Running Evals in CI

Running evals in your CI pipeline helps bridge this gap by providing quantifiable metrics for measuring agent quality over time.

Setting Up CI Integration

We support any testing framework that supports ESM modules. For example, you can use Vitest , Jest or Mocha to run evals in your CI/CD pipeline.

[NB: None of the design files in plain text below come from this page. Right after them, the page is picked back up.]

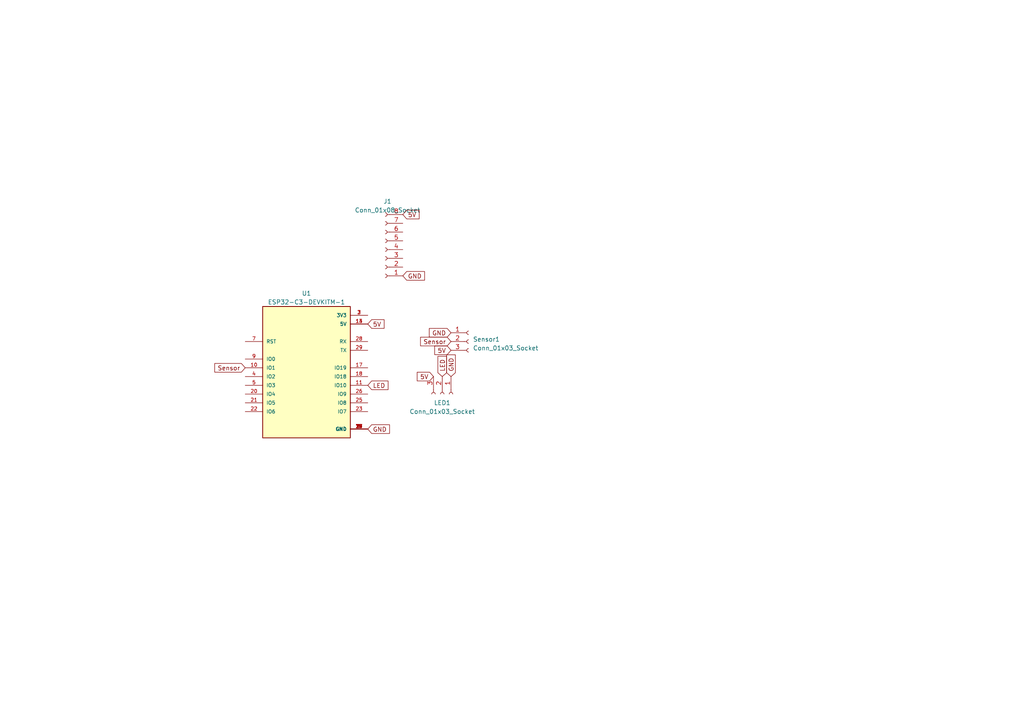
<source format=kicad_sch>
(kicad_sch (version 20230121) (generator eeschema)

  (uuid a6f63534-8977-4ecc-ba64-740c7595bc23)

  (paper "A4")

  


  (global_label "LED" (shape input) (at 128.27 109.22 90) (fields_autoplaced)
    (effects (font (size 1.27 1.27)) (justify left))
    (uuid 07a60143-253d-4138-9b5f-f815a8bcc486)
    (property "Intersheetrefs" "${INTERSHEET_REFS}" (at 128.27 102.8671 90)
      (effects (font (size 1.27 1.27)) (justify left) hide)
    )
  )
  (global_label "5V" (shape input) (at 125.73 109.22 180) (fields_autoplaced)
    (effects (font (size 1.27 1.27)) (justify right))
    (uuid 0b7a95ff-b477-4cd5-ae9a-3d95ed5b57a4)
    (property "Intersheetrefs" "${INTERSHEET_REFS}" (at 120.5261 109.22 0)
      (effects (font (size 1.27 1.27)) (justify right) hide)
    )
  )
  (global_label "GND" (shape input) (at 130.81 96.52 180) (fields_autoplaced)
    (effects (font (size 1.27 1.27)) (justify right))
    (uuid 160b1157-57e1-42a3-8fdb-698360ff18b3)
    (property "Intersheetrefs" "${INTERSHEET_REFS}" (at 124.0337 96.52 0)
      (effects (font (size 1.27 1.27)) (justify right) hide)
    )
  )
  (global_label "LED" (shape input) (at 106.68 111.76 0) (fields_autoplaced)
    (effects (font (size 1.27 1.27)) (justify left))
    (uuid 1d3d2501-7327-4c13-b5b1-6fe4834cd25e)
    (property "Intersheetrefs" "${INTERSHEET_REFS}" (at 113.0329 111.76 0)
      (effects (font (size 1.27 1.27)) (justify left) hide)
    )
  )
  (global_label "GND" (shape input) (at 106.68 124.46 0) (fields_autoplaced)
    (effects (font (size 1.27 1.27)) (justify left))
    (uuid 3e992f02-85c8-425e-a90c-f7cc05b76c8d)
    (property "Intersheetrefs" "${INTERSHEET_REFS}" (at 113.4563 124.46 0)
      (effects (font (size 1.27 1.27)) (justify left) hide)
    )
  )
  (global_label "GND" (shape input) (at 116.84 80.01 0) (fields_autoplaced)
    (effects (font (size 1.27 1.27)) (justify left))
    (uuid 532066fd-0706-4412-82ba-3da47b42cc81)
    (property "Intersheetrefs" "${INTERSHEET_REFS}" (at 123.6163 80.01 0)
      (effects (font (size 1.27 1.27)) (justify left) hide)
    )
  )
  (global_label "GND" (shape input) (at 130.81 109.22 90) (fields_autoplaced)
    (effects (font (size 1.27 1.27)) (justify left))
    (uuid 61cce73b-de2d-4de4-9563-8eaaeaeca897)
    (property "Intersheetrefs" "${INTERSHEET_REFS}" (at 130.81 102.4437 90)
      (effects (font (size 1.27 1.27)) (justify left) hide)
    )
  )
  (global_label "5V" (shape input) (at 116.84 62.23 0) (fields_autoplaced)
    (effects (font (size 1.27 1.27)) (justify left))
    (uuid 6da09739-040a-4a24-837d-85c00d946d69)
    (property "Intersheetrefs" "${INTERSHEET_REFS}" (at 122.0439 62.23 0)
      (effects (font (size 1.27 1.27)) (justify left) hide)
    )
  )
  (global_label "5V" (shape input) (at 130.81 101.6 180) (fields_autoplaced)
    (effects (font (size 1.27 1.27)) (justify right))
    (uuid a0b6e845-95c0-45b5-9e2f-ad1900431435)
    (property "Intersheetrefs" "${INTERSHEET_REFS}" (at 125.6061 101.6 0)
      (effects (font (size 1.27 1.27)) (justify right) hide)
    )
  )
  (global_label "5V" (shape input) (at 106.68 93.98 0) (fields_autoplaced)
    (effects (font (size 1.27 1.27)) (justify left))
    (uuid c198880a-ef78-4965-a516-7fe5805ab0da)
    (property "Intersheetrefs" "${INTERSHEET_REFS}" (at 111.8839 93.98 0)
      (effects (font (size 1.27 1.27)) (justify left) hide)
    )
  )
  (global_label "Sensor" (shape input) (at 130.81 99.06 180) (fields_autoplaced)
    (effects (font (size 1.27 1.27)) (justify right))
    (uuid cb7f7512-de56-4373-8727-13ec883e299d)
    (property "Intersheetrefs" "${INTERSHEET_REFS}" (at 121.4938 99.06 0)
      (effects (font (size 1.27 1.27)) (justify right) hide)
    )
  )
  (global_label "Sensor" (shape input) (at 71.12 106.68 180) (fields_autoplaced)
    (effects (font (size 1.27 1.27)) (justify right))
    (uuid dc8e5e81-cfff-4321-8c8d-7735e6a6f788)
    (property "Intersheetrefs" "${INTERSHEET_REFS}" (at 61.8038 106.68 0)
      (effects (font (size 1.27 1.27)) (justify right) hide)
    )
  )

  (symbol (lib_id "Connector:Conn_01x03_Socket") (at 128.27 114.3 270) (unit 1)
    (in_bom yes) (on_board yes) (dnp no) (fields_autoplaced)
    (uuid 08aa020b-8de1-4ec6-bb2b-1481b592d934)
    (property "Reference" "LED1" (at 128.27 116.84 90)
      (effects (font (size 1.27 1.27)))
    )
    (property "Value" "Conn_01x03_Socket" (at 128.27 119.38 90)
      (effects (font (size 1.27 1.27)))
    )
    (property "Footprint" "Connector_PinSocket_2.54mm:PinSocket_1x03_P2.54mm_Vertical" (at 128.27 114.3 0)
      (effects (font (size 1.27 1.27)) hide)
    )
    (property "Datasheet" "~" (at 128.27 114.3 0)
      (effects (font (size 1.27 1.27)) hide)
    )
    (pin "1" (uuid 4a19551c-8933-4c1d-bbd4-29a5f654a6af))
    (pin "2" (uuid f4570ae6-fa4e-41ac-84ee-17ea3e894e5b))
    (pin "3" (uuid e6c3f5c5-1068-4db8-87e9-a721e72afe60))
    (instances
      (project "PCB"
        (path "/a6f63534-8977-4ecc-ba64-740c7595bc23"
          (reference "LED1") (unit 1)
        )
      )
    )
  )

  (symbol (lib_id "Connector:Conn_01x03_Socket") (at 135.89 99.06 0) (unit 1)
    (in_bom yes) (on_board yes) (dnp no) (fields_autoplaced)
    (uuid 22e8f7e6-7c06-4161-a386-d1d6f20bc922)
    (property "Reference" "Sensor1" (at 137.16 98.425 0)
      (effects (font (size 1.27 1.27)) (justify left))
    )
    (property "Value" "Conn_01x03_Socket" (at 137.16 100.965 0)
      (effects (font (size 1.27 1.27)) (justify left))
    )
    (property "Footprint" "Connector_PinSocket_2.54mm:PinSocket_1x03_P2.54mm_Vertical" (at 135.89 99.06 0)
      (effects (font (size 1.27 1.27)) hide)
    )
    (property "Datasheet" "~" (at 135.89 99.06 0)
      (effects (font (size 1.27 1.27)) hide)
    )
    (pin "1" (uuid 9afc362c-e622-4874-b1b1-09fa02016eca))
    (pin "2" (uuid 99cb6075-6876-4b48-b1c3-935ca5977c73))
    (pin "3" (uuid 718c526a-2ded-412f-8e8c-785930035c3d))
    (instances
      (project "PCB"
        (path "/a6f63534-8977-4ecc-ba64-740c7595bc23"
          (reference "Sensor1") (unit 1)
        )
      )
    )
  )

  (symbol (lib_id "Connector:Conn_01x08_Socket") (at 111.76 72.39 180) (unit 1)
    (in_bom yes) (on_board yes) (dnp no) (fields_autoplaced)
    (uuid 9e429774-94b0-42d1-8ce3-1bfbbd819dc0)
    (property "Reference" "J1" (at 112.395 58.42 0)
      (effects (font (size 1.27 1.27)))
    )
    (property "Value" "Conn_01x08_Socket" (at 112.395 60.96 0)
      (effects (font (size 1.27 1.27)))
    )
    (property "Footprint" "Connector_PinSocket_2.54mm:PinSocket_1x08_P2.54mm_Vertical" (at 111.76 72.39 0)
      (effects (font (size 1.27 1.27)) hide)
    )
    (property "Datasheet" "~" (at 111.76 72.39 0)
      (effects (font (size 1.27 1.27)) hide)
    )
    (pin "1" (uuid 21a22f7c-efc5-4a54-a7f2-7ce4ee511233))
    (pin "2" (uuid 6adbedde-3e4b-4bb7-a096-ccdac87c20a1))
    (pin "3" (uuid 5ef90fdf-2b2f-4a5c-89c7-eb31be09a2c7))
    (pin "4" (uuid ea45a435-1748-482e-b801-61bbf321a8ab))
    (pin "5" (uuid 7b919b54-29ed-4926-a233-28b2663e3347))
    (pin "6" (uuid c130b404-df81-48bd-ae4e-56e67ed91e27))
    (pin "7" (uuid 15191816-ed03-4f37-95c8-4bbe978c2674))
    (pin "8" (uuid a91f6416-b41b-4ea7-bbb7-6a7efcf7a299))
    (instances
      (project "PCB"
        (path "/a6f63534-8977-4ecc-ba64-740c7595bc23"
          (reference "J1") (unit 1)
        )
      )
    )
  )

  (symbol (lib_id "ESP32-C3-DEVKITM-1:ESP32-C3-DEVKITM-1") (at 88.9 106.68 0) (unit 1)
    (in_bom yes) (on_board yes) (dnp no) (fields_autoplaced)
    (uuid fc67fc43-5b46-475a-89fb-cb8395e9bfdb)
    (property "Reference" "U1" (at 88.9 85.09 0)
      (effects (font (size 1.27 1.27)))
    )
    (property "Value" "ESP32-C3-DEVKITM-1" (at 88.9 87.63 0)
      (effects (font (size 1.27 1.27)))
    )
    (property "Footprint" "ESP32-C3-DEVKITM-1:XCVR_ESP32-C3-DEVKITM-1" (at 88.9 106.68 0)
      (effects (font (size 1.27 1.27)) (justify bottom) hide)
    )
    (property "Datasheet" "" (at 88.9 106.68 0)
      (effects (font (size 1.27 1.27)) hide)
    )
    (property "MF" "Espressif Systems" (at 88.9 106.68 0)
      (effects (font (size 1.27 1.27)) (justify bottom) hide)
    )
    (property "Description" "\nWiFi Development Tools (802.11) (ENGINEERING SAMPLE ONLY) ESP32-C3 General-Purpose Dev Board, Embeds ESP32-C3-MINI-1, 4 MB Flash, w/ Pin Header\n" (at 88.9 106.68 0)
      (effects (font (size 1.27 1.27)) (justify bottom) hide)
    )
    (property "Package" "None" (at 88.9 106.68 0)
      (effects (font (size 1.27 1.27)) (justify bottom) hide)
    )
    (property "Price" "None" (at 88.9 106.68 0)
      (effects (font (size 1.27 1.27)) (justify bottom) hide)
    )
    (property "Check_prices" "https://www.snapeda.com/parts/ESP32-C3-DEVKITM-1/Espressif+Systems/view-part/?ref=eda" (at 88.9 106.68 0)
      (effects (font (size 1.27 1.27)) (justify bottom) hide)
    )
    (property "STANDARD" "Manufacturer Recommendations" (at 88.9 106.68 0)
      (effects (font (size 1.27 1.27)) (justify bottom) hide)
    )
    (property "SnapEDA_Link" "https://www.snapeda.com/parts/ESP32-C3-DEVKITM-1/Espressif+Systems/view-part/?ref=snap" (at 88.9 106.68 0)
      (effects (font (size 1.27 1.27)) (justify bottom) hide)
    )
    (property "MP" "ESP32-C3-DEVKITM-1" (at 88.9 106.68 0)
      (effects (font (size 1.27 1.27)) (justify bottom) hide)
    )
    (property "Purchase-URL" "https://www.snapeda.com/api/url_track_click_mouser/?unipart_id=5722640&manufacturer=Espressif Systems&part_name=ESP32-C3-DEVKITM-1&search_term=None" (at 88.9 106.68 0)
      (effects (font (size 1.27 1.27)) (justify bottom) hide)
    )
    (property "Availability" "In Stock" (at 88.9 106.68 0)
      (effects (font (size 1.27 1.27)) (justify bottom) hide)
    )
    (property "MANUFACTURER" "Espressif" (at 88.9 106.68 0)
      (effects (font (size 1.27 1.27)) (justify bottom) hide)
    )
    (pin "1" (uuid b277b60a-26b8-430d-8a6d-cbb3f3203829))
    (pin "10" (uuid 3a93c975-0ddf-450b-9245-096caee9f0bc))
    (pin "11" (uuid 10b99d09-0c29-4531-bccf-259afa9cc1dc))
    (pin "12" (uuid 82457ba4-8c63-4723-90ae-38dc0b2ed5d7))
    (pin "13" (uuid eb54a267-ac4e-40dd-89b8-db49380d5dbd))
    (pin "14" (uuid 84bc26bd-264d-4481-809f-7f421e53c367))
    (pin "15" (uuid 8a86f3d0-faaa-4b0a-9767-6f3c2053c17e))
    (pin "16" (uuid 5f829c53-f859-4f70-a6a3-5c81285e5bd7))
    (pin "17" (uuid c7e5e6d4-27ea-4ac3-afa4-109a02f6f568))
    (pin "18" (uuid 85e21502-3a4e-4773-8aaa-438854f45b01))
    (pin "19" (uuid bcf25ebb-4aa3-46c4-9500-18129fdd3545))
    (pin "2" (uuid 7d12d4ca-f59c-494d-b8f9-8f0ad0ba158d))
    (pin "20" (uuid d1ed35a2-30e3-4a3d-8275-aa47dfc5a3d7))
    (pin "21" (uuid 955cda08-b109-4f90-a0e7-3c42efa7e263))
    (pin "22" (uuid 0a50220d-d9a7-440d-9c24-ebfd7279b687))
    (pin "23" (uuid 717727ac-977d-4ccb-80ff-be272f6a0052))
    (pin "24" (uuid 392abfc6-c249-4de9-837f-92b6f9f80ede))
    (pin "25" (uuid 625e0a78-4dc5-4ca1-9cd8-4163bfae1963))
    (pin "26" (uuid 1795cf67-193f-4cd7-bf0d-df3f9d6face1))
    (pin "27" (uuid d712b450-e14c-4039-a231-02b73729c61e))
    (pin "28" (uuid d627a113-e26f-4d0e-8451-e77874e3316f))
    (pin "29" (uuid 1d075fbb-3e5d-46c3-8a02-b32465f87d8f))
    (pin "3" (uuid e3bd4668-7e41-4d57-afd7-eccbf4c72274))
    (pin "30" (uuid 02b090bd-83de-4d7d-8e1e-712fe4538a97))
    (pin "4" (uuid 65a8d9f2-cfb3-44cf-88d3-32d454980625))
    (pin "5" (uuid 52eb2007-11cf-45a2-84fb-e05a03e023c8))
    (pin "6" (uuid 9fc0d4f9-1e50-49cf-8777-4264d686e8e9))
    (pin "7" (uuid d506c1fd-6be6-4212-935f-d9dd515ce3d3))
    (pin "8" (uuid bedb0408-8e79-4f98-9804-2d02d8acb990))
    (pin "9" (uuid c124c9d7-5f0d-43d5-aa01-3e8a64ba0e34))
    (instances
      (project "PCB"
        (path "/a6f63534-8977-4ecc-ba64-740c7595bc23"
          (reference "U1") (unit 1)
        )
      )
    )
  )

  (sheet_instances
    (path "/" (page "1"))
  )
)

</source>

src/mastra/agents/index.test.ts


import { describe, it, expect } from "vitest";
import { evaluate } from "@mastra/evals";
import { ToneConsistencyMetric } from "@mastra/evals/nlp";
import { myAgent } from "./index";
 
describe("My Agent", () => {
  it("should validate tone consistency", async () => {
    const metric = new ToneConsistencyMetric();
    const result = await evaluate(myAgent, "Hello, world!", metric);
 
    expect(result.score).toBe(1);
  });
});

You will need to configure a testSetup and globalSetup script for your testing framework to capture the eval results. It allows us to show these results in your mastra dashboard.

Framework Configuration

Vitest Setup

Add these files to your project to run evals in your CI/CD pipeline:

globalSetup.ts


import { globalSetup } from "@mastra/evals";
 
export default function setup() {
  globalSetup();
}

testSetup.ts


import { beforeAll } from "vitest";
import { attachListeners } from "@mastra/evals";
 
beforeAll(async () => {
  await attachListeners();
});

vitest.config.ts


import { defineConfig } from "vitest/config";
 
export default defineConfig({
  test: {
    globalSetup: "./globalSetup.ts",
    setupFiles: ["./testSetup.ts"],
  },
});

Storage Configuration

To store eval results in Mastra Storage and capture results in the Mastra dashboard:

testSetup.ts


import { beforeAll } from "vitest";
import { attachListeners } from "@mastra/evals";
import { mastra } from "./your-mastra-setup";
 
beforeAll(async () => {
  // Store evals in Mastra Storage (requires storage to be enabled)
  await attachListeners(mastra);
});

With file storage, evals persist and can be queried later. With memory storage, evals are isolated to the test process.